▶ [Problem] List every dollar amount stated in the court opinion.

▶ [Supplied text]
· · · ·

Supreme Court of Guam
Nov 7, 2005
2005 Guam 18 (Guam 2005)

Opinion

Supreme Court Case No. CVA04-020

Argued and Submitted on March 9, 2005 Hagatna, Guam . November 7, 2005, Filed

Appearing for the Plaintiff-Appellee: Francis M. McKeown, Esq. McKeown & Associates, Berkeley.

Appearing for the Defendant-Appellant: Thomas C. Sterling, Esq. Klemm, Blair, Sterling & Johnson, P.C., Hagatna.


CARBULLIDO, C.J.:

Plaintiff-Appellee Fletcher Pacific Construction Co., Ltd., (Guam), ("Fletcher") bid for and won a contract to build the Sherwood Hotel ("Sherwood") on Guam. Construction disputes concerning the defective installation of the Exterior Insulated Finishing System, among other things, plagued the contract. Fletcher filed a mechanic's lien to protect its interests and the case went to arbitration, where Fletcher won an award that was subsequently confirmed by the Superior Court. Under Guam law, defective work costs and nonconstruction costs may not be included in the amount of a mechanic's lien. As the trial court did not include the cost of installing and removing the faulty Exterior Insulated Finishing System, the judgment was correct. Consequently, we affirm.

I.

Fletcher filed suit in the Superior Court on July 31, 1998, seeking foreclosure on the mechanic's lien that arose in the course of the dispute between Fletcher and Defendant-Appellee Sherwood Ltd. ("Sherwood") over the construction of the Sherwood Hotel. After this suit was filed, the case went to binding arbitration as provided in the contract. The arbitration was presented to a San Francisco Arbitration panel (hereinafter referred to as "the Panel"). The Panel made a detailed determination of what Sherwood owed Fletcher. Appellant's Excerpts of Record ("ER") pp. 12-40 (Arbitration Award). In essence, the Panel ruled that Sherwood had to pay Fletcher for all of the construction work except for a portion of the hotel construction known as the "Exterior Insulated Finishing System," referred to throughout the litigation as the "EIFS." Therefore, Sherwood had to pay Fletcher for all the construction work except for the cost of the EIFS. The specific findings of the Panel are found in the Arbitration Award. Appellant's ER, pp. 12-40 (Arbitration Award).

The gross amount of the Panel's initial award due from Sherwood to Fletcher under the construction contract was $ 1,731,009.00, but the Panel simultaneously awarded $ 560,725.00 to Sherwood for the defective EIFS and a separate item to replace the sliding glass sill screws. Therefore, the net amount of the initial award to Fletcher was $ 1,170,284.00, plus attorney fees and arbitration expenses which were to be decided in another arbitration. That second arbitration took place, and Fletcher was awarded a second award for fees and costs in the additional amount of $ 1,365,334.06. This second award is known as the "second arbitration award." Fletcher has never contended that this second arbitration award is secured by the mechanic's lien.

· · · ·

▶ [Data extracts]
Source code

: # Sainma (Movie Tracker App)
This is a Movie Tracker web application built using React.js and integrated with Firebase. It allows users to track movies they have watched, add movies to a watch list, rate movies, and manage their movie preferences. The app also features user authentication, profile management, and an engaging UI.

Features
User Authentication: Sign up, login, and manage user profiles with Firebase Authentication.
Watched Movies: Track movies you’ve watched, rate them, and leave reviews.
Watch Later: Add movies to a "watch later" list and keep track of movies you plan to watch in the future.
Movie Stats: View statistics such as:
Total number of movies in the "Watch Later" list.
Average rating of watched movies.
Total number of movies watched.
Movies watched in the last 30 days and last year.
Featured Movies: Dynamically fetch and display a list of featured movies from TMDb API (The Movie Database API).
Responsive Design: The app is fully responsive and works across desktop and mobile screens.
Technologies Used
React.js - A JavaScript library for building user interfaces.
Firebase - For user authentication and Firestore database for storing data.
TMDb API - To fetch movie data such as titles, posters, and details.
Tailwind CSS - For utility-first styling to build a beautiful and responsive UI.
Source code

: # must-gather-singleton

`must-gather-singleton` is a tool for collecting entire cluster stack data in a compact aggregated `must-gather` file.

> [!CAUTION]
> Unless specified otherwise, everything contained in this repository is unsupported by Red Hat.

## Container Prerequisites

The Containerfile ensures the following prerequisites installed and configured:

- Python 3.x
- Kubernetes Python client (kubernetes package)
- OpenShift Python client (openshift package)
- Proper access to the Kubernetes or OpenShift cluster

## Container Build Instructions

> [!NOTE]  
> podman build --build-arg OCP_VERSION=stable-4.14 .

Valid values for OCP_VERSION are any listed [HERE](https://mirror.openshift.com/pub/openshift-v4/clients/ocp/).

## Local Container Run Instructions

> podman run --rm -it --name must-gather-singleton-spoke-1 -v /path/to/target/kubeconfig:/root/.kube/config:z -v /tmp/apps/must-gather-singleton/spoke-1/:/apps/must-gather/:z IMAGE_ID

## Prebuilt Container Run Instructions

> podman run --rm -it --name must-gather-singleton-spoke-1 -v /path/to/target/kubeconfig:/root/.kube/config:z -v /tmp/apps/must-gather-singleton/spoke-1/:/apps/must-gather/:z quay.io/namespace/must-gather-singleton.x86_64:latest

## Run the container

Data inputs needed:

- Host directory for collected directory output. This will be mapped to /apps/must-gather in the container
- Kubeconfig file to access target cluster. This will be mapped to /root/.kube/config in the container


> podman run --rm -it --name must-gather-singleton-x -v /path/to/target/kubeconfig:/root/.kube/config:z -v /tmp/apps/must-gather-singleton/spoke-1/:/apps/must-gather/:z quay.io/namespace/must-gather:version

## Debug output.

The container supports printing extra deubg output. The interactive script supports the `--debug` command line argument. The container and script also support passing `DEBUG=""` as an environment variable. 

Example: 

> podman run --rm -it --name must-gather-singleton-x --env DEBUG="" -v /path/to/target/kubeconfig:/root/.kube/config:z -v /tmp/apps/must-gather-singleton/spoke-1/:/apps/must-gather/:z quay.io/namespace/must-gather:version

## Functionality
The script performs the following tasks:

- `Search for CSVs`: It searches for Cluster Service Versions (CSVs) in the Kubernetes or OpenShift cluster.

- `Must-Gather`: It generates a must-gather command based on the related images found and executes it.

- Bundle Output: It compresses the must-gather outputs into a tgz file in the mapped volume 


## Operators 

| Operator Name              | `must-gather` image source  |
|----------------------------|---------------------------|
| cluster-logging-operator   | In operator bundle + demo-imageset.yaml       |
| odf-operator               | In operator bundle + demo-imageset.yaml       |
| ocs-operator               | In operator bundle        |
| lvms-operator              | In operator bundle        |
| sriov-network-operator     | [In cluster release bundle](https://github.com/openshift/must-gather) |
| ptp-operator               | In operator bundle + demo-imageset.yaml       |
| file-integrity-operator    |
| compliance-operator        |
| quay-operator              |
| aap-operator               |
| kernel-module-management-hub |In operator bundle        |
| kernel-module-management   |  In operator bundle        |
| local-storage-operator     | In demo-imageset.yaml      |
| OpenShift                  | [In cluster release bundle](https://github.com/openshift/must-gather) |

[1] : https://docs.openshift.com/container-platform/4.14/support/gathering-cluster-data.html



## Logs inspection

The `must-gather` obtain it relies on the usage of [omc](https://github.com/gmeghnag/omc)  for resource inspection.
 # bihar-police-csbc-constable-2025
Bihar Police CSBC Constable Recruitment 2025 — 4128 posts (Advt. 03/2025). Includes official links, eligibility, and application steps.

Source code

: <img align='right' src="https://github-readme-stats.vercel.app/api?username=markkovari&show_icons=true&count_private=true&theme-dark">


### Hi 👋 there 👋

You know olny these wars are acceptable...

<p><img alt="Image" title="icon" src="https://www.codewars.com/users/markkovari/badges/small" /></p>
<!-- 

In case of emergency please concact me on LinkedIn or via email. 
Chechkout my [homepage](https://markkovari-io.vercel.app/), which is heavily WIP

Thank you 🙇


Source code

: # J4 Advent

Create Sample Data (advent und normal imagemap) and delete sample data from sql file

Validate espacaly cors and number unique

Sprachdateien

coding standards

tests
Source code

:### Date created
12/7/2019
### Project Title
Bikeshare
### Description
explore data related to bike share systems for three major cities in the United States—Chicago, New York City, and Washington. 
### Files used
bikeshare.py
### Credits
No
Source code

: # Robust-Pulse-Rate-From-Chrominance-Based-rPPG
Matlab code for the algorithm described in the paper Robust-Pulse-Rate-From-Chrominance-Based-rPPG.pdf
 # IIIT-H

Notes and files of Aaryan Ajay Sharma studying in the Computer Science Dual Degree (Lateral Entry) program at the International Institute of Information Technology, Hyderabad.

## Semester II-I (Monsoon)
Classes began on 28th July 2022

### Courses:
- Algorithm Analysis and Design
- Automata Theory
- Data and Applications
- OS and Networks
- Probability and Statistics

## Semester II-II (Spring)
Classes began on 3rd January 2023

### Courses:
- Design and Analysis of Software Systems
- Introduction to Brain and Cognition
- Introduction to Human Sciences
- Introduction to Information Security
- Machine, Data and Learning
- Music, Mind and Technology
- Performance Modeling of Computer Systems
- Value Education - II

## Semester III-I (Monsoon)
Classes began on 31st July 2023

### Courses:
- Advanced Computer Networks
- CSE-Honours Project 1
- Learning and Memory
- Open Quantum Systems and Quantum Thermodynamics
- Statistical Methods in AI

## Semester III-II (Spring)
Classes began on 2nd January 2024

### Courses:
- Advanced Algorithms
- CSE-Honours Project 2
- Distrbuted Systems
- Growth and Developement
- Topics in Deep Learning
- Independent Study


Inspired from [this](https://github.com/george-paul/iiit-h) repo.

· · · ·

▶ [Problem solution]
- $ 1,731,009.00
- $ 560,725.00
- $ 1,170,284.00
- $ 1,365,334.06